● **Task description**:
Find every line in the records below that holds the word "shoulder", and copy it out.

● **Provided information**:
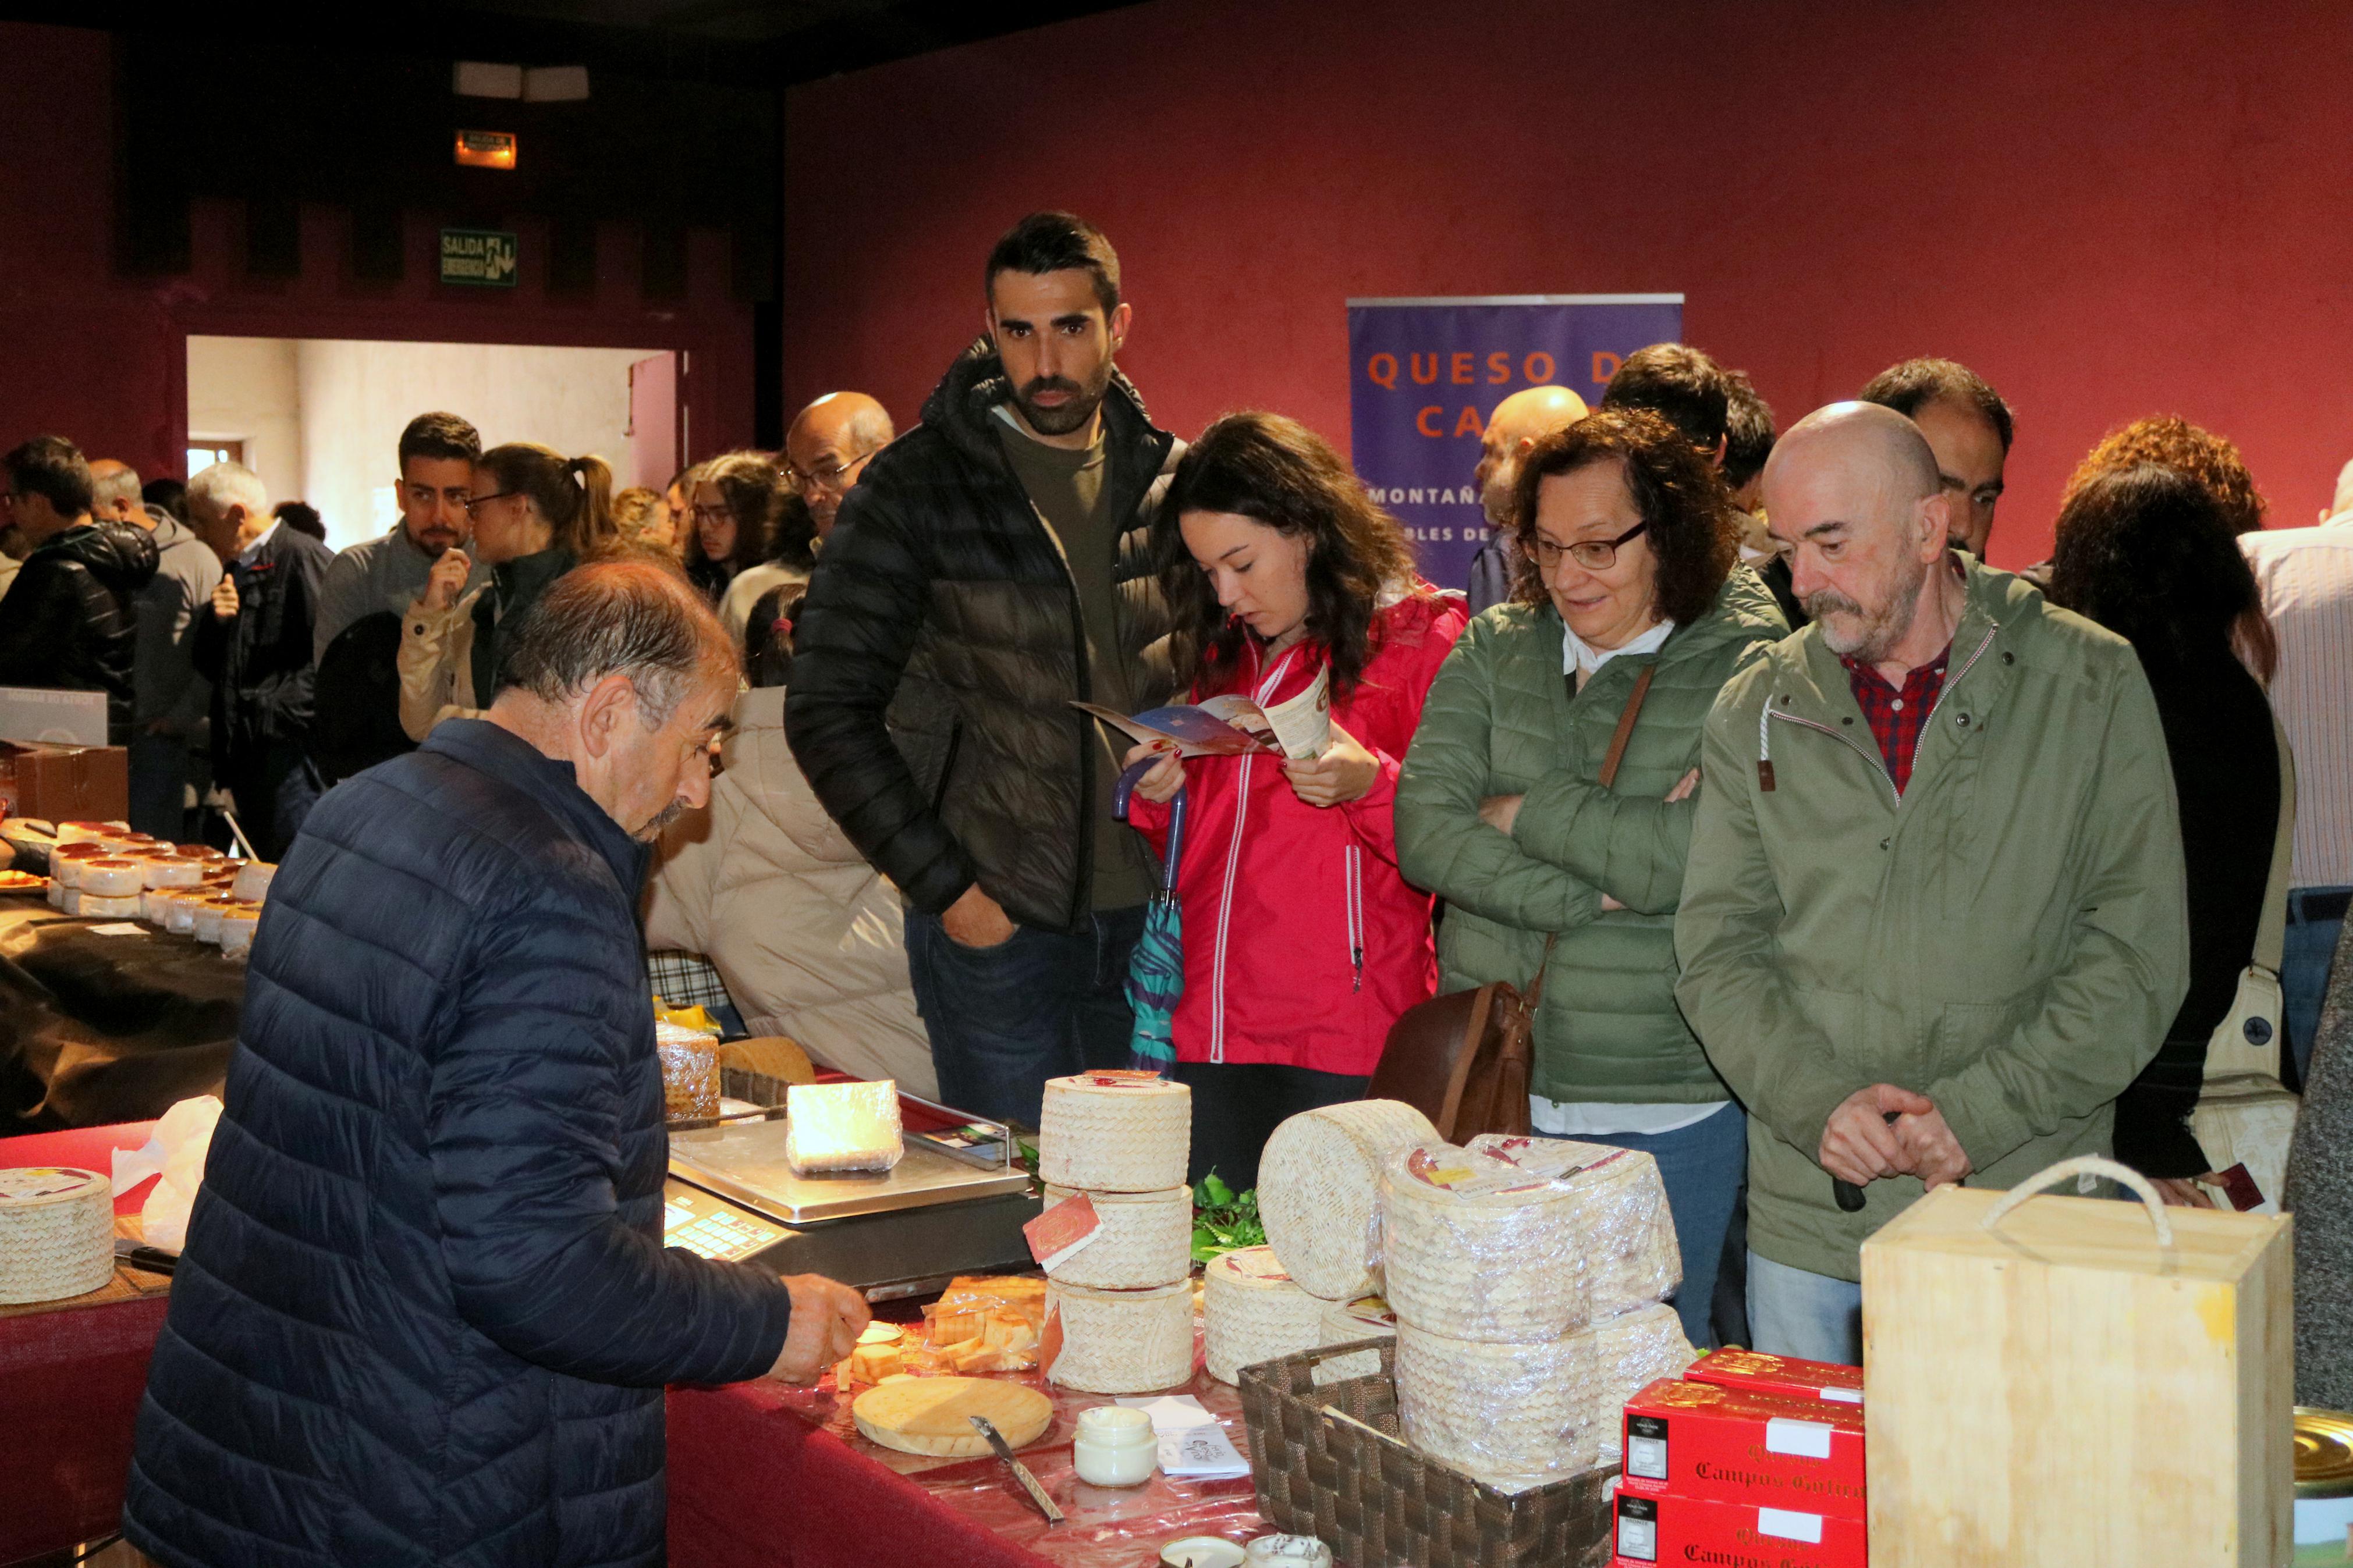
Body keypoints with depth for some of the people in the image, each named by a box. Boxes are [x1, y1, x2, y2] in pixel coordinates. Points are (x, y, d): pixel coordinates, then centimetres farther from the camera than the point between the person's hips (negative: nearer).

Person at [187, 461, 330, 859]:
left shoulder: (303, 556, -7)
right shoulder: (236, 569, 21)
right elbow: (208, 668, 20)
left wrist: (285, 709, -20)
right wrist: (215, 621, 2)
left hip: (291, 751, -9)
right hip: (245, 751, 9)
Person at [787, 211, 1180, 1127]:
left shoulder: (1177, 480, 5)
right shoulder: (915, 485, -5)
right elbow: (828, 712, -6)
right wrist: (943, 886, -11)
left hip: (1151, 913, 3)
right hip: (994, 918, -3)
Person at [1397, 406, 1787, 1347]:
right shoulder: (1493, 651, 7)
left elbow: (1687, 859, -22)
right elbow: (1423, 830, -5)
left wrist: (1524, 811, -8)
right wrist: (1600, 883, -16)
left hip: (1665, 1113, -4)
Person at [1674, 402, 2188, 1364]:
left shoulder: (2093, 686, -2)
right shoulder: (1756, 712, 6)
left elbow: (2140, 951, -5)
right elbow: (1717, 947, 3)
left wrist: (1975, 1111, -14)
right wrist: (1817, 1100, -14)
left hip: (2021, 1211, -2)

● **Solved problem**:
left shoulder: (303, 556, -7)
right shoulder: (236, 569, 21)
left shoulder: (1177, 480, 5)
right shoulder: (915, 485, -5)
right shoulder: (1493, 651, 7)
left shoulder: (2093, 686, -2)
right shoulder: (1756, 712, 6)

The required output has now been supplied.